━━━ Excerpted passage ━━━

Database Design – How to Do Conditional JOIN or SELECT Based on Table Data

database-designeavmariadb

I think I have a problem where EAV is the best choice.

I am planning my tables as follows.

motherboard

motherboard_id | model_name
int            | varchar

Example:

motherboard_id | model_name
----------------------------
1              | Asus Rampage
2              | Intel 3X
3              | Gigabit 22P

attribute

attribute_id  | attribute_name | attribute_type
int           | varchar        | enum('str','int','float')

━━━ Data under study ━━━

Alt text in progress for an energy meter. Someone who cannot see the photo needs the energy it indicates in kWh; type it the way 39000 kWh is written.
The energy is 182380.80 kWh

━━━
━━━ Data under study ━━━

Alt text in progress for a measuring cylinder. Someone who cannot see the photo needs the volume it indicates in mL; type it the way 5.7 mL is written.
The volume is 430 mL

━━━

● Complete the following:
A: In the database design thread, what type is given for the attribute_type column?
B: Copy the database design thread word for word, between "Database Design –" and "the best choice.", inclusive.

● Answers by task:
A: enum('str','int','float')

B:
Database Design – How to Do Conditional JOIN or SELECT Based on Table Data

database-designeavmariadb

I think I have a problem where EAV is the best choice.